Samuel Hoffenstein in his poem, "The Wind in the Trees," illustrates quite beautifully the distraction that noise may cause. He says:
When the wind is in the tree,
It makes a noise just like the sea,
As if there were not noise enough
To bother one, without that stuff.
Noise is any random or persistent disturbance that obscures, reduces, or confuses the clarity or quality of the message being transmitted. In other words, it is any interference that takes place between the sender and the receiver. This is why we generally identify any communica­tion problem that can't be fully ex­plained as "noise." The biggest single cause of noise in the communication process may be the assumption that the act of communicating is a simple process - that it doesn't require much thought or practice and all effective managers were born with this skill. This is not true. Effective com­munication comes with study and practice. The effectiveness of the communication process is dependent upon the capabilities of the senders and receivers.
To overcome the noise barrier to effective communication, one must discover its source. This may not be easy. Noise appears in a variety of ways. During a conversation, have you ever been distracted by the pic­tures on the wall, the view from the window, a report lying open on a desk, or a conversation taking place in an adjacent room? Many people have been so distracted.

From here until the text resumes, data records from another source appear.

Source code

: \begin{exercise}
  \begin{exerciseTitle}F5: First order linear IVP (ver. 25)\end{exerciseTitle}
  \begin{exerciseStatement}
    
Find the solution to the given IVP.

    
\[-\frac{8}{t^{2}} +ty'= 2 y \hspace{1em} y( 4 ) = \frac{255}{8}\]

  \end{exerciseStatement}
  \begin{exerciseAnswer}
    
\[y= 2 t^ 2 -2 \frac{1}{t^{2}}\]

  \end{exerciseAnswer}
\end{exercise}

In the perusal of a written com­munication, have you ever been confused by irrelevant material or the illogical approach taken by the author? Again, many people have.
Once the source, or sources, of the noise has been identified, steps can be taken to overcome it. The noise barrier can't always be overcome but, fortunately, just the awareness of its existence by either the sender or the receiver of a message can help to improve the communication flow.

The Feedback Problem
Feedback is reaction, Without it, the sender of the message cannot know whether the recipient has received the entire message or grasped its intent.
The need for feedback should be clearly understood. Feedback is the return of a portion of the message to the sender with new information. It regulates both the transmission and reception. The whole process is straightforward: the sender transmits the message via the most suitable communication media; the receiver gets the message, decodes it, and provides feedback.
In oral, face-to-face communica­tion, the process doesn't happen quite this way. All of these actions occur almost simultaneously. For example, the sender is acting as a receiver while transmitting the message; the receiver is acting as a sender while receiving the message. When the message is transmitted and effectively received, feedback serves as a regulating device. The sender continually adjusts his transmission in response to the feed­back. Feedback also alerts the sender to any disruptive noise that may impede reception of the message.
There is no feedback in a one-way communication. Such a communication involves passing ideas, infor­mation, directions, and instructions from higher management down the chain of command without asking for a response or checking to see if any action has taken place. It is not enough to ensure the message has been received. For communication to be effective, a two-way process must exist so the sender knows whether the message has been understood. The two-way communication process involves sending a message down the chain of command and transmitting a response containing information, ideas, and feelings back up the chain. This process has been referred to sometimes as "a process of material influence."
Feedback not only regulates the communication process, but reinforces and stimulates it. In fact, it actually serves as the hallmark of dialogue, because it forces communication and makes it dual. Dual expression, when combined with mutual feedback, becomes a dialogue.